This material is also available as a PowerPoint presentation or a PDF document and should take anywhere between 30mn and 60mn depending on your environment and your level of experience with the tools we recommend. We'll cover the following:

  • Set up your development environment with Java, Eclipse, Tomcat and Postgres
  • Create the baseline projects
  • Hook up Tilda's command line utilities

Prerequisites

We have used Tilda with very Junior teams.
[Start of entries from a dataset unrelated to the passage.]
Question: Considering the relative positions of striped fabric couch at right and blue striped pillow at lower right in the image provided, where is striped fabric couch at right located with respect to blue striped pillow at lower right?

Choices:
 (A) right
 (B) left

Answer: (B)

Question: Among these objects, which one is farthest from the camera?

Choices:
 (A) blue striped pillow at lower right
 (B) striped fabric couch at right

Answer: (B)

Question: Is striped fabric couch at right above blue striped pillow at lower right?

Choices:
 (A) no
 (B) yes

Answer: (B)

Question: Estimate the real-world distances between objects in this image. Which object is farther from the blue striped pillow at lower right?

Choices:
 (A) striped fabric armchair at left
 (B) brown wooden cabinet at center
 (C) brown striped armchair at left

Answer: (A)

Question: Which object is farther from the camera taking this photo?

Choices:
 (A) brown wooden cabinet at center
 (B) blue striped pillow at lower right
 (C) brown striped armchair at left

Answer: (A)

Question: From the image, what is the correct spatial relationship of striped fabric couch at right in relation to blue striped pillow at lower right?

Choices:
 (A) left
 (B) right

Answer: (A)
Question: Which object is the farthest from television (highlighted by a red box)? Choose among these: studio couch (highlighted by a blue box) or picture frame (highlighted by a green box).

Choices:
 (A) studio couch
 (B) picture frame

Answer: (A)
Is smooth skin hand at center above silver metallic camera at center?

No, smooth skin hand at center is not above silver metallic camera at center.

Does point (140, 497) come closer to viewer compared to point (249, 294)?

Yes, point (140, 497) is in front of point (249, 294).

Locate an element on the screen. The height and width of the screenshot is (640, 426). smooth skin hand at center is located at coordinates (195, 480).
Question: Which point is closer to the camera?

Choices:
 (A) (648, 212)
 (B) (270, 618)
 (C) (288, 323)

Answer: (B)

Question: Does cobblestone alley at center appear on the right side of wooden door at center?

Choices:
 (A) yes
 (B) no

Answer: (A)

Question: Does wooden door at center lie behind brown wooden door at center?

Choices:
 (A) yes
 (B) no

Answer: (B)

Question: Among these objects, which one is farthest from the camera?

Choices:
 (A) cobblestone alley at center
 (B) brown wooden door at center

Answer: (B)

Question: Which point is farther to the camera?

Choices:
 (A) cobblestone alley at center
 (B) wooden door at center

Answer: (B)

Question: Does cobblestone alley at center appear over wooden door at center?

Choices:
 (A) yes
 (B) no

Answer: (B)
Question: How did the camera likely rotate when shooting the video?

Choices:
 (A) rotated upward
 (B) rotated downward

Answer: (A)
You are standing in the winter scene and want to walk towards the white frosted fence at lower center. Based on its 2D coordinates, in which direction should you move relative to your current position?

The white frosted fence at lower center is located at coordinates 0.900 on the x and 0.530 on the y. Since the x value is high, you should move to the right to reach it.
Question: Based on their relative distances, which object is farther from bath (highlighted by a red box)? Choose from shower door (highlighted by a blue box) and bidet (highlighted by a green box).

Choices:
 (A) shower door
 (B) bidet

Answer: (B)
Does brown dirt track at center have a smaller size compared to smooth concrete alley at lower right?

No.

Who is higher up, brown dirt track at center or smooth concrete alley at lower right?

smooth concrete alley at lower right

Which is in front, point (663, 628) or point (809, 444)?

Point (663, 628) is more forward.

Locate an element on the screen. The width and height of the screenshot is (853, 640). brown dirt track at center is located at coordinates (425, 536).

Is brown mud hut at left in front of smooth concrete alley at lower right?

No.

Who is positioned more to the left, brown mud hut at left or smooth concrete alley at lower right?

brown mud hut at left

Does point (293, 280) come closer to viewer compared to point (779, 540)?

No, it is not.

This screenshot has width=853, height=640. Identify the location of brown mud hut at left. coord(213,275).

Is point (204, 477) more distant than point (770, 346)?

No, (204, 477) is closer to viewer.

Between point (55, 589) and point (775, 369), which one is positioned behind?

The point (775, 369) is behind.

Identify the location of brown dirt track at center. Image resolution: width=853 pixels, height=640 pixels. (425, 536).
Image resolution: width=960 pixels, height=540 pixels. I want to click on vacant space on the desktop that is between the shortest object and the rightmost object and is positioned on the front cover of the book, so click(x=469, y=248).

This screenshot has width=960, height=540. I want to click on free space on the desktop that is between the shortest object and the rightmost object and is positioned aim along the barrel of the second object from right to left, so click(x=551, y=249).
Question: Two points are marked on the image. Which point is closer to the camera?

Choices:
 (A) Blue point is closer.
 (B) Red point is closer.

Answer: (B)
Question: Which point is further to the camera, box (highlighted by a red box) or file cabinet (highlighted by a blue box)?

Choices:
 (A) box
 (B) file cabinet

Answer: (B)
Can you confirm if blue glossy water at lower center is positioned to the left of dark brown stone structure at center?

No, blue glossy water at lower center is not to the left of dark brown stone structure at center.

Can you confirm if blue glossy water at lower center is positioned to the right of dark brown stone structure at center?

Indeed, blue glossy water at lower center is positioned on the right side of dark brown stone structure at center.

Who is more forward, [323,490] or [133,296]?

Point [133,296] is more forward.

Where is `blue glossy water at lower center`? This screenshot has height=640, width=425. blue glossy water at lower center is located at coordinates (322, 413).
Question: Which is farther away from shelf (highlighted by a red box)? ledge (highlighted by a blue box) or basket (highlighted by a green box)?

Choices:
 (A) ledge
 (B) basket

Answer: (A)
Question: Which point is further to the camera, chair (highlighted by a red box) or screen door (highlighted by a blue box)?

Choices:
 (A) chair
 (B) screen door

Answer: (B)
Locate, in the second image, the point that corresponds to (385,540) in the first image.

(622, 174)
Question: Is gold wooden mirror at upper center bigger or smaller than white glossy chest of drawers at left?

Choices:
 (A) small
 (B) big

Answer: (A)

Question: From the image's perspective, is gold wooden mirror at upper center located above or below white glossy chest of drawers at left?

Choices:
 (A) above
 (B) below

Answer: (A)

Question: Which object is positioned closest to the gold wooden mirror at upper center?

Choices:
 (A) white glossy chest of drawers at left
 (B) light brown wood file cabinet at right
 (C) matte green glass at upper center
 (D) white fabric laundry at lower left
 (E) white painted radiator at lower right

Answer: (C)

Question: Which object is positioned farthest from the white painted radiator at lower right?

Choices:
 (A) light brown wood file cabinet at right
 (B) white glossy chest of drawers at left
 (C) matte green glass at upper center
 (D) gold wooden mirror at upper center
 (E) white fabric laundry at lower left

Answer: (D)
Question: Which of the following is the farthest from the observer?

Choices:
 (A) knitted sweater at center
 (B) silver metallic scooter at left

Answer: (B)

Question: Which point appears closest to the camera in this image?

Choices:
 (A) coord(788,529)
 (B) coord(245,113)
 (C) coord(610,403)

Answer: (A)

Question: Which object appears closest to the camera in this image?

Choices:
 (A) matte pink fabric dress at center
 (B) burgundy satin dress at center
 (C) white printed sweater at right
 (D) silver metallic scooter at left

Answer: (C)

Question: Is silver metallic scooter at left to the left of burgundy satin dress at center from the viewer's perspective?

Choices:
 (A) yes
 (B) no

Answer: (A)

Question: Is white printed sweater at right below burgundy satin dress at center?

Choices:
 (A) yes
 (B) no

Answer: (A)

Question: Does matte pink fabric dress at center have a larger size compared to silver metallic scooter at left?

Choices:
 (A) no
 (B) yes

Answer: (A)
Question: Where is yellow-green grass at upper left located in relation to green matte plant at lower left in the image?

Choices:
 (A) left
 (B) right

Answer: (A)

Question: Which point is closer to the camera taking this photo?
In general, it's better if:

  • You are somewhat familiar with Java development and a Java IDE, even if coding Java is optional.
  • You have some passing experience/familiarity with JSON
  • You have some passing experience/familiarity with SQL

Goals

  • Tilda rests on human-readable and editable JSON-based model definitions that can be edited in any JSON-capable editor and are processed via a variety of command-line utilities:
    • Gen: validate the model(s), generate ORM code artifacts and searchable/navigatable HTML documentation
    • Docs: Outputs HTML and SQL documentation to the file system from the model(s)
  • The ‘T’ in Tilda stands for “Transparent”, and all artifacts are generated in human-readable form, fully commented and documented
    • Although Tilda allows to model complex data, the framework is architected from the ground up so that all artifacts generated are clear and clean so that the connection between an element in a Tilda definition file and its impact on the runtime or database is easy to see
    • Generated code relies heavily on the Java compiler to actualize in code many patterns, so that complex migrations (moving tables, changing indices, adding/removing columns etc…) has a direct compile-time impact that can then be easily remedied with standard code editors and refactoring methodologies.
  • The ‘I’ in Tilda stands for “Iterative”, and all processes and utilities when working with the framework encourage a fluid team-based iterative approach from design to deployment.